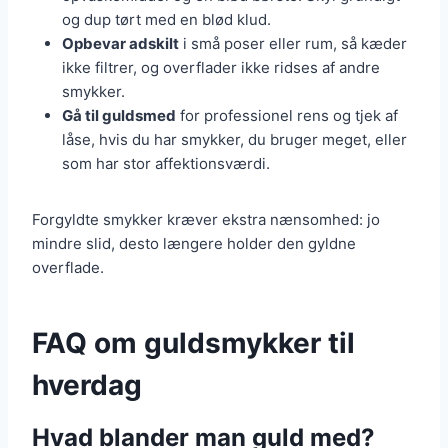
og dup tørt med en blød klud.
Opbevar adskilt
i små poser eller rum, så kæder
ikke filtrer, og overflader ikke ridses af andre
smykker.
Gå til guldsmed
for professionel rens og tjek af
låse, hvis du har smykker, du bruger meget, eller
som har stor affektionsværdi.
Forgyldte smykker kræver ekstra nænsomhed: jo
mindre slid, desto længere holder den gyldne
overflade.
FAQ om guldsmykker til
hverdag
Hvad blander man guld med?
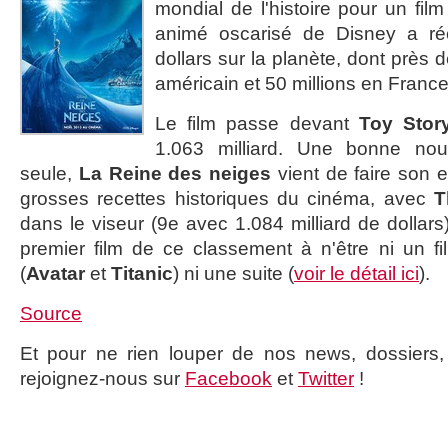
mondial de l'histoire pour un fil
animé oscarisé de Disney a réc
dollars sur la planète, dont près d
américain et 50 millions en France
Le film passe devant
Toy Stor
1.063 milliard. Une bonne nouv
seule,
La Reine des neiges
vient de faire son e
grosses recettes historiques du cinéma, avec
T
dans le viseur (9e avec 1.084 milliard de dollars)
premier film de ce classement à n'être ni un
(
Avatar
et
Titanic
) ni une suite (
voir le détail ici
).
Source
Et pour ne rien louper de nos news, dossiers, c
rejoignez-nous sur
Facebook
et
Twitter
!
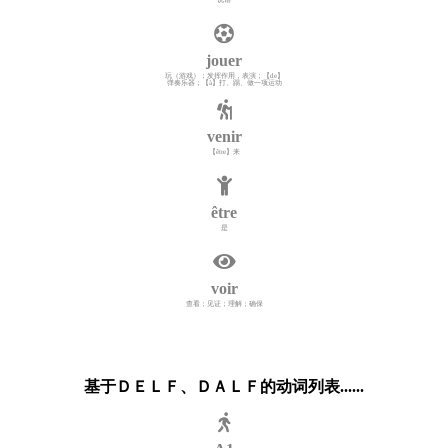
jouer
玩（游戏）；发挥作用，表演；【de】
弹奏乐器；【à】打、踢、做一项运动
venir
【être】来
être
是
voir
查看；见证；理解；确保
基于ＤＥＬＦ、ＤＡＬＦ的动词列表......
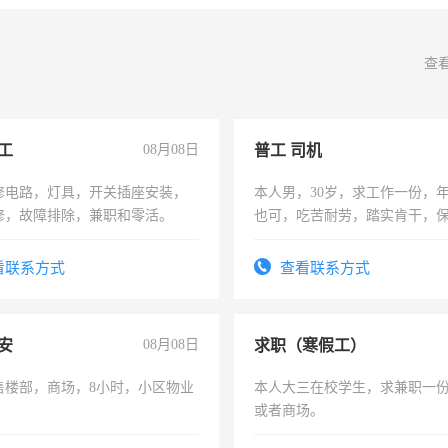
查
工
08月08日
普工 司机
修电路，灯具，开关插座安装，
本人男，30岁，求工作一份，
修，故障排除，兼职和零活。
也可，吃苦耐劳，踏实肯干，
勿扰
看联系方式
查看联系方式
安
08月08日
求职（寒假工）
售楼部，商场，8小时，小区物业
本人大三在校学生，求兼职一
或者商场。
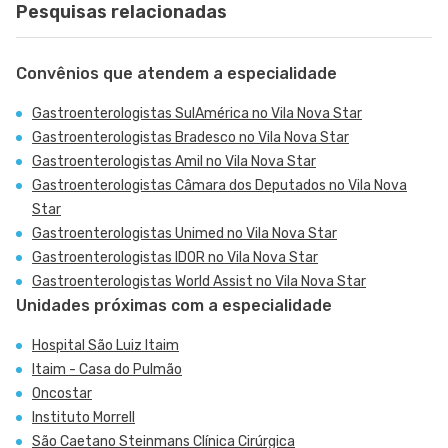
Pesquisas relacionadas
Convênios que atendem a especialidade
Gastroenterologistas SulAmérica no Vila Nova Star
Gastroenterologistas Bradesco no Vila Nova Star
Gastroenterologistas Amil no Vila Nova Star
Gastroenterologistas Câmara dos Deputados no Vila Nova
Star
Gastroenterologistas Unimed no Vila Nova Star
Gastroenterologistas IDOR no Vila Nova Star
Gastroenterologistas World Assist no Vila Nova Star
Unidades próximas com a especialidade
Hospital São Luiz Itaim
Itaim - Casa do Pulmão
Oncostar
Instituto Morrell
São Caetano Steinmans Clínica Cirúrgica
---
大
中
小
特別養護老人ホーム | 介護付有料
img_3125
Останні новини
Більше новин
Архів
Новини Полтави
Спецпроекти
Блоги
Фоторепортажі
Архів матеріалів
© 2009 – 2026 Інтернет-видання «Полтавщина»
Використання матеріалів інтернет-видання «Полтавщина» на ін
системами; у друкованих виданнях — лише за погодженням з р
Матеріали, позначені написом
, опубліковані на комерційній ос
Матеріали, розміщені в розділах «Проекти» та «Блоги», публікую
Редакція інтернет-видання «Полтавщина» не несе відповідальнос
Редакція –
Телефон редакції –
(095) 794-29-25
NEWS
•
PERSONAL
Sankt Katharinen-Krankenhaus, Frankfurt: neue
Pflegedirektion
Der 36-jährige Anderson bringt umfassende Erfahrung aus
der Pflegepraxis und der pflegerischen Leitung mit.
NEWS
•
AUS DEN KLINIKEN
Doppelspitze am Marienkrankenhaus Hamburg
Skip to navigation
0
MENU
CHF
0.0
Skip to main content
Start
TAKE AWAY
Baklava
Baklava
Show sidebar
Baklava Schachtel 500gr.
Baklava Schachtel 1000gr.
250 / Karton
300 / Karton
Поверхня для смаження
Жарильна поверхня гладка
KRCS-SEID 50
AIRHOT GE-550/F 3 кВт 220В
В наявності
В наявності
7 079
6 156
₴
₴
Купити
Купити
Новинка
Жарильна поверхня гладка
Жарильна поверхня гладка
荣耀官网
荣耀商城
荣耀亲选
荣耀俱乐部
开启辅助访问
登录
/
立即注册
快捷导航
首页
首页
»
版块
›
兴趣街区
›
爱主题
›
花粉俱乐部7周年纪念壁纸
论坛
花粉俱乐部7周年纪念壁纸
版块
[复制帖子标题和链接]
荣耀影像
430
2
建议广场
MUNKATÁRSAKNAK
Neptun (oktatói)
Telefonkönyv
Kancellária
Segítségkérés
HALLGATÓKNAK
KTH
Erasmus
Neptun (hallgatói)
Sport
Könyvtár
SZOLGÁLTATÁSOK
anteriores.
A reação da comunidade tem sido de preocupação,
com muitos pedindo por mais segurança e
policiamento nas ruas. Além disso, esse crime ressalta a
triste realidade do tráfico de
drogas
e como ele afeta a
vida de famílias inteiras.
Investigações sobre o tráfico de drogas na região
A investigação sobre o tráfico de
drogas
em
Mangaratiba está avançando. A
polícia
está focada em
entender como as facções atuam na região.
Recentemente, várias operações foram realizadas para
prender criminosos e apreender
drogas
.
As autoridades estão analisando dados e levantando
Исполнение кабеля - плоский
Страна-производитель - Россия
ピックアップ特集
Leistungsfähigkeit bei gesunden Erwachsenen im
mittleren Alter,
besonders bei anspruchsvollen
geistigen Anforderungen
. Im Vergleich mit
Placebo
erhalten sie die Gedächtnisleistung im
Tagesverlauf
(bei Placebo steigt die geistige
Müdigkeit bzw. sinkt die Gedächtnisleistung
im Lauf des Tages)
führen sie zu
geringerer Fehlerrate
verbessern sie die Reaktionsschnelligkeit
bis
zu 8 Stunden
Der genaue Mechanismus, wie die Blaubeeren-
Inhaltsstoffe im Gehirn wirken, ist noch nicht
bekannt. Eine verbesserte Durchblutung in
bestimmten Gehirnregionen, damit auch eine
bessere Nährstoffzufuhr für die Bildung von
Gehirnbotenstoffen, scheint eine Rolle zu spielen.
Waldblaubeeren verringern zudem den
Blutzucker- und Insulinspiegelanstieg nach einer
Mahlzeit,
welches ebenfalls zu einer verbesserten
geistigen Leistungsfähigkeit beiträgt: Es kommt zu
* * *
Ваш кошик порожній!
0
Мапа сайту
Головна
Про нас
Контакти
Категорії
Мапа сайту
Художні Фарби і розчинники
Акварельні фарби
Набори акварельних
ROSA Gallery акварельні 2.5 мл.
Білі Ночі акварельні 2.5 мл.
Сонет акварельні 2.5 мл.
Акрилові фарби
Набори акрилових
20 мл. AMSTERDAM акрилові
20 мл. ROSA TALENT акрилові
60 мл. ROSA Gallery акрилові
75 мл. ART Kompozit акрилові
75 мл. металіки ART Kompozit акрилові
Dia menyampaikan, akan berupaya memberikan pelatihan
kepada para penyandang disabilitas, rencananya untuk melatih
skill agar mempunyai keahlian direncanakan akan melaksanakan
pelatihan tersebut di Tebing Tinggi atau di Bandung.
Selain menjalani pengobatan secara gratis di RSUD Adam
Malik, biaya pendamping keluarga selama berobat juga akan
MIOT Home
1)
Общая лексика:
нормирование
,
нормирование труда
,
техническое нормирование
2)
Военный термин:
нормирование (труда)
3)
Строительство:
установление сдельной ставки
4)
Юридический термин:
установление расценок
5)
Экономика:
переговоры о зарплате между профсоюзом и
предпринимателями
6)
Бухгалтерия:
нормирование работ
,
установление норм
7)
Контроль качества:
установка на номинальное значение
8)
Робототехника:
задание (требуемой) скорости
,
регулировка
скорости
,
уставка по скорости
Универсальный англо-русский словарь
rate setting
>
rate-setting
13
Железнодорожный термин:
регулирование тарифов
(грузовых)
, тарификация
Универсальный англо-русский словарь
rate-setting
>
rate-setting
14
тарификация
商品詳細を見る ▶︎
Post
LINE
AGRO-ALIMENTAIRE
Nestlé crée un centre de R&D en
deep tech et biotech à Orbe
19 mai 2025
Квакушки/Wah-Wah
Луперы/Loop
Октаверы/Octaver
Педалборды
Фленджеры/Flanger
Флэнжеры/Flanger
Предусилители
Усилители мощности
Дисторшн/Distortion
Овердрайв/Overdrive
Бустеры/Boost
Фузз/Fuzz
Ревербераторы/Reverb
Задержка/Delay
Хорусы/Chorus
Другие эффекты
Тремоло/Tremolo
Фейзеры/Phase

_What is expected_
A complete answer reproduces every line of the records in which the word "Nova" occurs.

_Answer box_
Gastroenterologistas SulAmérica no Vila Nova Star
Gastroenterologistas Bradesco no Vila Nova Star
Gastroenterologistas Amil no Vila Nova Star
Gastroenterologistas Câmara dos Deputados no Vila Nova
Gastroenterologistas Unimed no Vila Nova Star
Gastroenterologistas IDOR no Vila Nova Star
Gastroenterologistas World Assist no Vila Nova Star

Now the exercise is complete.